Symptoms or warning signs of Gum Disease
bleeding gums ( blood on the tooth brush even with gentle brushing of the teeth)
bright red or reddish- purple appearance to gums
gums that are tender when touched but otherwise painless
shiny appearance of gums
pus between the gum and tooth
persistent bad breath
change in the tooth fit together on biting
changes in the fit of partial denture
Patients are advised to be vigilant and watch out for the above- mentioned warning signs. Since there may not be any discomfort until the disease has spread to a point where the tooth is unsalvageable, individuals are advised to visit their dentist frequently to get dental examinations done and meticulously follow the advice of their dentist.
What causes Gum Disease?
Bacterial plaque - a sticky, colourless film that constantly forms on the teeth - is recognized as the primary cause of Gum Disease.
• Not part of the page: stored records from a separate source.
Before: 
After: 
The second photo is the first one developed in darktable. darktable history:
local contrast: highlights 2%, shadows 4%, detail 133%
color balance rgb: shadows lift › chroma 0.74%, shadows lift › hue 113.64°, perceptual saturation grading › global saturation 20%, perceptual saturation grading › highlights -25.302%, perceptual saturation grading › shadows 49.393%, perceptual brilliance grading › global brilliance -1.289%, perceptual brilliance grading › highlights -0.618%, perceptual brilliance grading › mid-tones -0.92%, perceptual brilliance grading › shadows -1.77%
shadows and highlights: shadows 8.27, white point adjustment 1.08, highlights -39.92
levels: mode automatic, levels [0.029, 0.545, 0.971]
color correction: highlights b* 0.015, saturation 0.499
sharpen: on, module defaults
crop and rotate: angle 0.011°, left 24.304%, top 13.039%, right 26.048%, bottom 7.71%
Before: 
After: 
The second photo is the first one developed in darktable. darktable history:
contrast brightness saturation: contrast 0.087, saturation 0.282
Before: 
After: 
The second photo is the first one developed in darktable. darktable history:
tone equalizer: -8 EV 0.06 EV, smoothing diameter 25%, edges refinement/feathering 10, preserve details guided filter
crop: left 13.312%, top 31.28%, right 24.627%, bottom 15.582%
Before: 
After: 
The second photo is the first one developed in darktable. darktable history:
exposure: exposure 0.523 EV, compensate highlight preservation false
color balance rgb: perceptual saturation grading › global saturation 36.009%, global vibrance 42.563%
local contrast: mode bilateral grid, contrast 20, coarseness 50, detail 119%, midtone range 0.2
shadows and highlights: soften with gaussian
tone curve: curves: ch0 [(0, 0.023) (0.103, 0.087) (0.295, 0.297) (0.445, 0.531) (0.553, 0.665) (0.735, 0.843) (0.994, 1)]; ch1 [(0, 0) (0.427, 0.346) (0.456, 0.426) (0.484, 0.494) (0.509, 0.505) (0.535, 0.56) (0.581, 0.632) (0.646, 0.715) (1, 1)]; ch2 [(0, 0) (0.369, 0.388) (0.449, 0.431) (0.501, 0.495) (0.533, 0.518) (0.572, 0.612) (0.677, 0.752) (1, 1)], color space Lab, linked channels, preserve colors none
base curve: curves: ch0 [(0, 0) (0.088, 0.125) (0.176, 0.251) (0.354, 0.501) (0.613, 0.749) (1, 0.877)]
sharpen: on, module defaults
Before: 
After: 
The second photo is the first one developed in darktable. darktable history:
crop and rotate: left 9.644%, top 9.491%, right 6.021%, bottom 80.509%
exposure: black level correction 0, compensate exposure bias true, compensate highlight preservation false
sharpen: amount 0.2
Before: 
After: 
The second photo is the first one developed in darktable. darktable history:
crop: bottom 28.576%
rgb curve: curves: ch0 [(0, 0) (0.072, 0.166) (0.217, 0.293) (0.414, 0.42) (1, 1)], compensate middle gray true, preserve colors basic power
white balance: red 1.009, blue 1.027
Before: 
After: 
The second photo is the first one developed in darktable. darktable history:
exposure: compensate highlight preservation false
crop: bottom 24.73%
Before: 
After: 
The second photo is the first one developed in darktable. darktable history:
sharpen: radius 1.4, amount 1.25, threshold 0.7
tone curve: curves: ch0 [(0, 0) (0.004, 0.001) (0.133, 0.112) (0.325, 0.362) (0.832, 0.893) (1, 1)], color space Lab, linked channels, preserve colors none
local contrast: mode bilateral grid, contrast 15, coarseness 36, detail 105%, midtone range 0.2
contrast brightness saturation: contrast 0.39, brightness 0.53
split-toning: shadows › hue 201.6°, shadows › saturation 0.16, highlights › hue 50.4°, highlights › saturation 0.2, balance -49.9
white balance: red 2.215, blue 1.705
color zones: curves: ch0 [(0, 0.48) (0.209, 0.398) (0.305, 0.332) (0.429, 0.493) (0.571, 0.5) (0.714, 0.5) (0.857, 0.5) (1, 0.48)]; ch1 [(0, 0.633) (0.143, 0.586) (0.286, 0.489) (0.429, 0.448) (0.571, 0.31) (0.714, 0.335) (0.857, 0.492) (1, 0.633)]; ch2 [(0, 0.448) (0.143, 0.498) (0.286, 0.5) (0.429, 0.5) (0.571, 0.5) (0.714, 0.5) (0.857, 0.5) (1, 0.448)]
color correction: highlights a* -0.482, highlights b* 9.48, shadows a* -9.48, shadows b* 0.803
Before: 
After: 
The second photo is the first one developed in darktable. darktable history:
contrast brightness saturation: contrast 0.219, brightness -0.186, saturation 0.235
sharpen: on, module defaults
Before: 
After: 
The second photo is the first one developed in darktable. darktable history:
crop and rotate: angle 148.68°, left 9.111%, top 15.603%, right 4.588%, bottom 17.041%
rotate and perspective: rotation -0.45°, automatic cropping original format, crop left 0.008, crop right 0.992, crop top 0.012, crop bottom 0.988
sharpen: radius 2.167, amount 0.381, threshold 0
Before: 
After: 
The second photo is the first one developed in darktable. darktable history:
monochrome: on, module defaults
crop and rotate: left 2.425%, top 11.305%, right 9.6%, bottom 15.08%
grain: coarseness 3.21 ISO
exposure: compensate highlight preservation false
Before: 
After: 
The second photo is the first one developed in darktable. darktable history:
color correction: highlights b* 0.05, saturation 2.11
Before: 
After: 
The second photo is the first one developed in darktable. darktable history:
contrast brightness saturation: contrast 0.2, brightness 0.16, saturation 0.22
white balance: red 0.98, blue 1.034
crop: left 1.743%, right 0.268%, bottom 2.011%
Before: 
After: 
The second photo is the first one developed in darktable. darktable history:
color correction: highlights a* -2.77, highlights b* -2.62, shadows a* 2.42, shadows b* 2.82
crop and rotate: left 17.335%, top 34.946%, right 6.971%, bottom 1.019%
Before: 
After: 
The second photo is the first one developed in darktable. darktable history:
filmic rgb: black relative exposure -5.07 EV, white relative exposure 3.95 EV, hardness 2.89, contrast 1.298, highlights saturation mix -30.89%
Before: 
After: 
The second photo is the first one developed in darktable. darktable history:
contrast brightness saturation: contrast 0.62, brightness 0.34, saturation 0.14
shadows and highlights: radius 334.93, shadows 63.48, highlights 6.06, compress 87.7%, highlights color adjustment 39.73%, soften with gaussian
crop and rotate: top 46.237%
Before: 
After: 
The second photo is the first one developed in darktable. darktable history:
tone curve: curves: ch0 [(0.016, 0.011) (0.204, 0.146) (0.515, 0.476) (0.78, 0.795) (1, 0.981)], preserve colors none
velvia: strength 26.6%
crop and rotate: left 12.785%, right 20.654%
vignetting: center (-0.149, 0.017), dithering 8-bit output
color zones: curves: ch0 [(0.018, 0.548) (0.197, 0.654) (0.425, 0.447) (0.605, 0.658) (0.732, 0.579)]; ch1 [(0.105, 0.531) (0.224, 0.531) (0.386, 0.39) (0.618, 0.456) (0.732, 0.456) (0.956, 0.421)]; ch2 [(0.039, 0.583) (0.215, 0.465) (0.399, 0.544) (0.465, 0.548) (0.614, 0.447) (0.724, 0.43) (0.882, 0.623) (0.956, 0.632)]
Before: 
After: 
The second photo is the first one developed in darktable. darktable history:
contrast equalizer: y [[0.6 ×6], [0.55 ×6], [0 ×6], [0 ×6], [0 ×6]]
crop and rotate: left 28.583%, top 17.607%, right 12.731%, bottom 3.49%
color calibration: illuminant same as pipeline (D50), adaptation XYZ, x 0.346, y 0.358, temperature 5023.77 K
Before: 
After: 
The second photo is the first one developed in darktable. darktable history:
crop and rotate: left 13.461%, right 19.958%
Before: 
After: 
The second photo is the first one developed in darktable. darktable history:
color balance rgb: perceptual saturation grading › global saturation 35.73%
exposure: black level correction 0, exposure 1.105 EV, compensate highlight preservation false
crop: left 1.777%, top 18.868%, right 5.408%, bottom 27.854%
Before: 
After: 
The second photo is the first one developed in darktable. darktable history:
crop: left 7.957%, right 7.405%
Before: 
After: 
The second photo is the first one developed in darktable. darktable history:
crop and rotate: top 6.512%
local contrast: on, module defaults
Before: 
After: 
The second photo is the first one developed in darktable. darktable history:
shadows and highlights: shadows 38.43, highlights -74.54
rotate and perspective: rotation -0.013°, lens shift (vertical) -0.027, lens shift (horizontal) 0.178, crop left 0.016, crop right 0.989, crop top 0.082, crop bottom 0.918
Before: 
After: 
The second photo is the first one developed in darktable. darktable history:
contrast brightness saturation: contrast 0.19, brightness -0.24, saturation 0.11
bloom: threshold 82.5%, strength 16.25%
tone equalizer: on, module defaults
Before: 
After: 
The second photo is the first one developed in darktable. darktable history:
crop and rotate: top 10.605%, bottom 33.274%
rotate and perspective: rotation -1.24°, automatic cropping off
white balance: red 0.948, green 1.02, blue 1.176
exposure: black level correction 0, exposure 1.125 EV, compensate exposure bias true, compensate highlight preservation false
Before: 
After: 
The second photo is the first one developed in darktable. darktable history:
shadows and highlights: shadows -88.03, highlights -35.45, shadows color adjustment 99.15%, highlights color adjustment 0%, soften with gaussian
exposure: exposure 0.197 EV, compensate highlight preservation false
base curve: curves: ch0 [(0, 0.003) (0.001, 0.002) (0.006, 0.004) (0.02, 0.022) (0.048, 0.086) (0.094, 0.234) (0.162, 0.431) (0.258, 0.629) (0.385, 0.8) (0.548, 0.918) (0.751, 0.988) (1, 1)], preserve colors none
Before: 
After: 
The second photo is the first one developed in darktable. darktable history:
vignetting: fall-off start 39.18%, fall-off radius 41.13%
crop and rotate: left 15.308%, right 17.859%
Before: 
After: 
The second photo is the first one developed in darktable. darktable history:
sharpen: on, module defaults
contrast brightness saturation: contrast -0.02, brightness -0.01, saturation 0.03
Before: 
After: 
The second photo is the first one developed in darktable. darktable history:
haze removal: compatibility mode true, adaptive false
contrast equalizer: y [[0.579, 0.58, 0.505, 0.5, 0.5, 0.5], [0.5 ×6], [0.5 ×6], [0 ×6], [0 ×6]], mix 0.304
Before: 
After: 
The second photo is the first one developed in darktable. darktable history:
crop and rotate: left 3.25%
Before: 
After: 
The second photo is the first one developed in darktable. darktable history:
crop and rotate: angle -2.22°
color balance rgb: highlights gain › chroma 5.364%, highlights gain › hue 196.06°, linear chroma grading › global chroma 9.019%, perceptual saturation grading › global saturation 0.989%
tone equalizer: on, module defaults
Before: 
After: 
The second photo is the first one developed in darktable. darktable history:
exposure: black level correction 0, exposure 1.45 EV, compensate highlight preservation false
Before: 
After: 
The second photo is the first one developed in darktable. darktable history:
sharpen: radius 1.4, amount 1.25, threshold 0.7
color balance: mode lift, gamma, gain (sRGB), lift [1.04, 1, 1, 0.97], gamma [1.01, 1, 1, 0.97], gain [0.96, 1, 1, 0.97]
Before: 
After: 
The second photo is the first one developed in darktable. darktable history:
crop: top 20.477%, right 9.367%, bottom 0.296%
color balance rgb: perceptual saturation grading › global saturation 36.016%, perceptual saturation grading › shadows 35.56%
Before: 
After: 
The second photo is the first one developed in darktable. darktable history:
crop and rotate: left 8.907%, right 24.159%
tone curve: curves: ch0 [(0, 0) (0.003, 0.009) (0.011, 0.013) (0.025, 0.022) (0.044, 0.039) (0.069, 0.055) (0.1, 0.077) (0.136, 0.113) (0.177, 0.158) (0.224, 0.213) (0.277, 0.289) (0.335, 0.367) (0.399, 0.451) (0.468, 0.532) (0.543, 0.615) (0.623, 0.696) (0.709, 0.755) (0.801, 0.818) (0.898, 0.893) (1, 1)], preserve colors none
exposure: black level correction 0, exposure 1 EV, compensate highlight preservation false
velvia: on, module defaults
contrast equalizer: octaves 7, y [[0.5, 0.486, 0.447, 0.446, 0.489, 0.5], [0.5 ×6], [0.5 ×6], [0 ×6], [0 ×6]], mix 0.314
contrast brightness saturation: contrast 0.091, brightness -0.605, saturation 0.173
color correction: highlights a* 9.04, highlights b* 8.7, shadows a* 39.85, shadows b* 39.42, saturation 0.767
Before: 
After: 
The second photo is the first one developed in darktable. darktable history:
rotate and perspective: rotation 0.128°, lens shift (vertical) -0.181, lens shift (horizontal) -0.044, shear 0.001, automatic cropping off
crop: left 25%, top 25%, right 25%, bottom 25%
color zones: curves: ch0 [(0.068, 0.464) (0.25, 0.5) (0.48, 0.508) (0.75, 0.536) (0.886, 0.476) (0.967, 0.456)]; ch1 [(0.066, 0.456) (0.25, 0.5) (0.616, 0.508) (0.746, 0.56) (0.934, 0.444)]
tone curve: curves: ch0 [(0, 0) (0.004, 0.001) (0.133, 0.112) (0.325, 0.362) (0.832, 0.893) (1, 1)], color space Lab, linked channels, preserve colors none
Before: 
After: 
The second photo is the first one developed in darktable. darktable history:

Specific Gum Disease may be associated with specific bacterial types. If plaque is not removed each day by brushing and flossing, it hardens into a rough and porous substance called calculus (also known as tartar). Toxins (poisons), produced and released by bacteria in plaque irritates the gums. These toxins cause the breakdown of the fibres (periodontal ligament) which hold the gums tightly to the teeth, creating periodontal pockets filled with more toxins and bacteria. As the disease progresses, pockets extend deeper and the bacteria moves down till supporting the bone, which is hence, destroyed. The tooth will eventually fall out or will require extraction.
Other factors that cause Gum Disease
Genetics is a factor as are life style choices. A diet low in nutrients can diminish the body's ability to fight infection.
Smokers and spit tobacco users have more irritation to gum tissues than non - tobacco users.
Stress also affects the ability to ward off disease.
In patients with uncontrolled diabetes, where body is more prone to infection, gum disease is more severe or harder to control.
What does treatment of Gum Disease involve?
In the early stages, most treatments involve scaling and root planning (removing plaque and calculus from around the teeth as well as smoothening the root surfaces). More advanced cases may require surgical treatment, which involves cutting the gums and removing the hardened plaque build-up and re- contouring of damaged bone beneath gums. The procedure also includes repositioning of the gum tissues so that it will be easier to clean them.
How to prevent Gum Disease?
Removing plaque through daily brushing, flossing and periodical professional cleaning is the best way to minimize the risk of Gum Disease. Sticking to a regular oral hygiene regimen, as advised by the dentist, is very important. Individuals should visit their dentist every 3-4 months (or more frequently if advised by the dentist) to ensure that their dental problem is nipped in the bud and they remain dentally fit.